> Text:
Aliens — in the form of a handful of anti-social political refugees equipped with technology far superior to ours — have fled to Earth and US bureaucracy has tried to adapt to new needs. Cora Sabino is one of those adaptations. One of very few humans with whom the aliens will deign to speak, she has a full-time job mediating between the aliens and the US’s various alphabet soup agencies. On the one hand, it’s a secure job in economically troubled times. On the other hand, Cora has to deal with post-traumatic stress disorder (complicated by her mental link with one particular alien). She also has to cope with US security agencies, which are often staffed by … um … difficult people.

Her already fraught existence is complicated by the rise of the Third Party.



The Third Party claims to be neither Republican nor Democratic. While it is in fact a third party, its name references its signature policy. Alien refugees on Earth aren’t to be given full human rights; they’re to be given a smaller set of rights. This is the Third Option (neither full acceptance nor deportation, but a grey area in between) that gives the party its name. The aliens aren’t even separate but equal; they’re separate.

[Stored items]
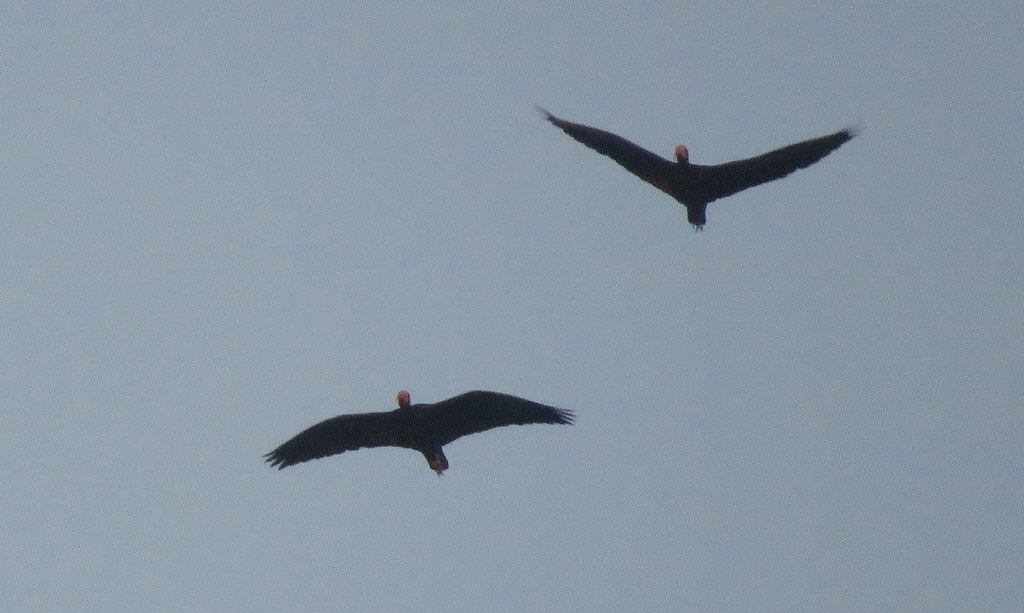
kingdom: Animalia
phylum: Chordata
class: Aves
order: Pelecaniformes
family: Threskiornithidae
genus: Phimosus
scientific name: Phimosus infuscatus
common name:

...

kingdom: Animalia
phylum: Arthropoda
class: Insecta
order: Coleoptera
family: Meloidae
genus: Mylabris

---

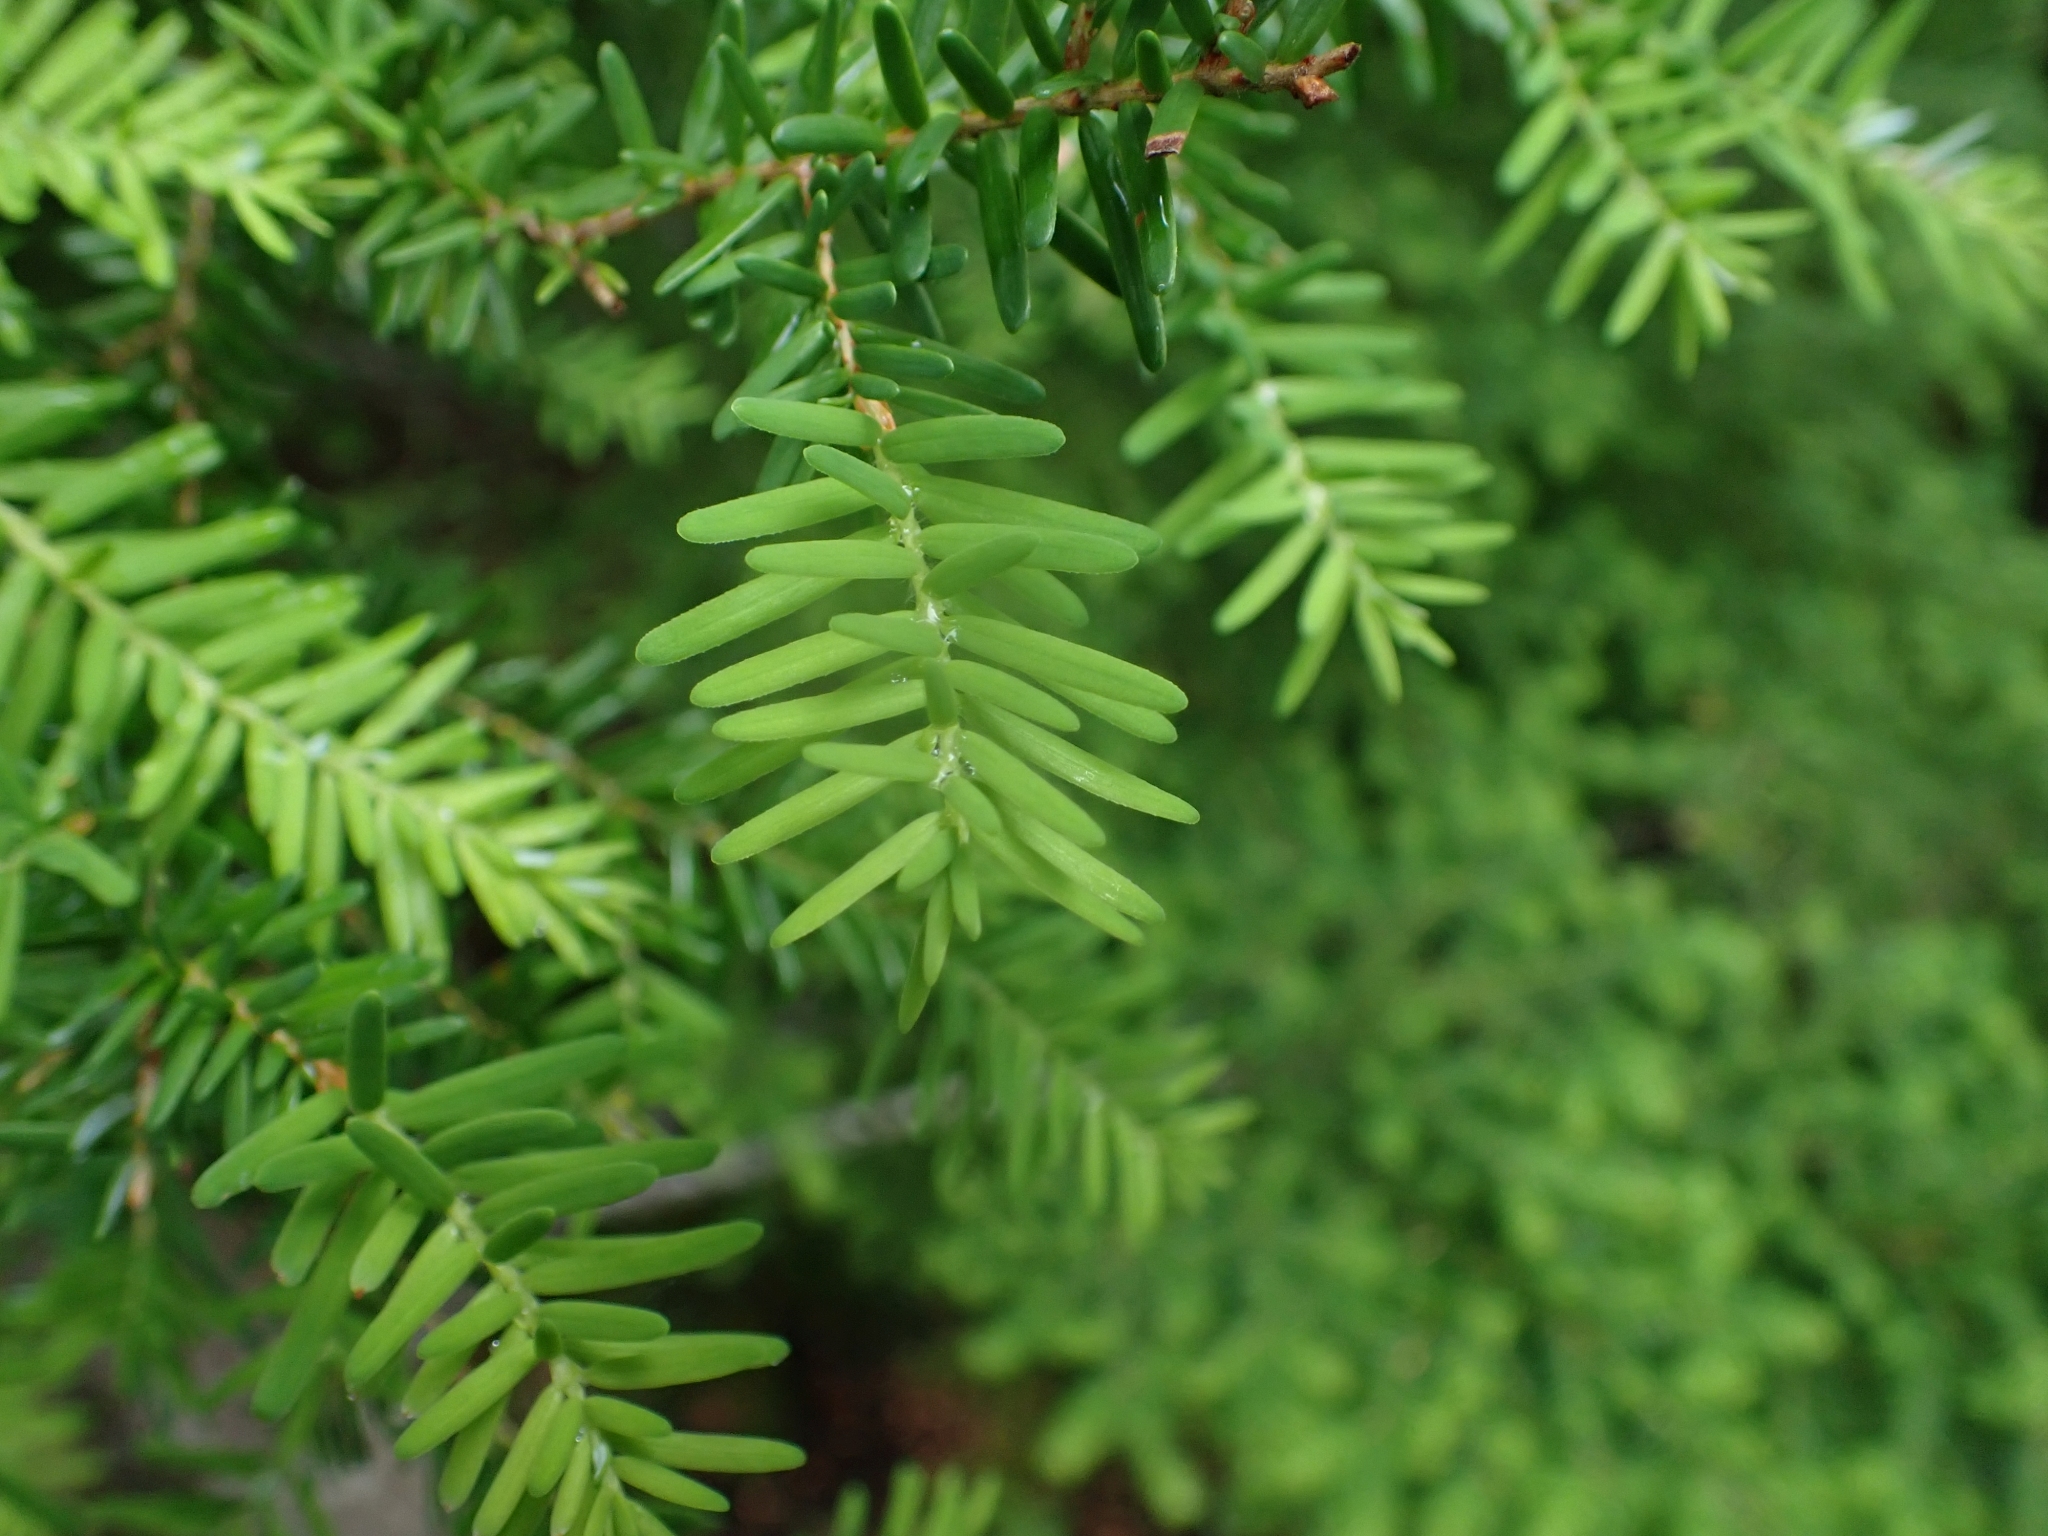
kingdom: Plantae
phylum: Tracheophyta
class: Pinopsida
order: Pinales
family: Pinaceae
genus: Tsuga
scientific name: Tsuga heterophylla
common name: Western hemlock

> Required tasks:
1) In the text about alien refugees on Earth, what gives the Third Party its name?
2) Carry on the text about alien refugees on Earth and the Third Party from the point where it stops.

> Answers to each task:
1) Its signature policy, the Third Option: alien refugees get a smaller set of rights, which is neither full acceptance nor deportation but a grey area in between.

2)
The Third Party claims that this must be done to protect the Earth from technologically superior aliens [1]. Cynics might wonder if the true motivation behind the Third Option is to establish that some sentients can be given only limited rights; when that’s accepted, the policy can be extended to disfavored human groups. 

In the previous book, the alien dubbed Ampersand formed a mental bond with Cora for reasons that seemed good at the time. The bond is functionally akin to telepathy, though it doesn’t extend to reading thoughts. What leaks across this bond are emotional states. Given that the two come from different species and cultures, this sustained contact is incredibly stressful for both entities.

Complicating the relationship: Ampersand feels affection for Cora but that does not mean that he sees her as an equal. In condescending fashion, he habitually conceals alarming facts from her (at least for a time). A terrifying revelation undermines trust at just the wrong time, as the pair try to survive personal and political crises of potentially Earth-shattering scale. 

~oOo~

This is one of those works, like Akira, where a surprising amount of the book involves racing from one place to another. Motion is not the same thing as plot. 

Cora’s father Nils is lurking around the edges of the plot and is just as much a piece of work in this book as he was in the first one. He is one more element in the mess of abusive relationships which provide the framework for the novel’s plot. Such as it is.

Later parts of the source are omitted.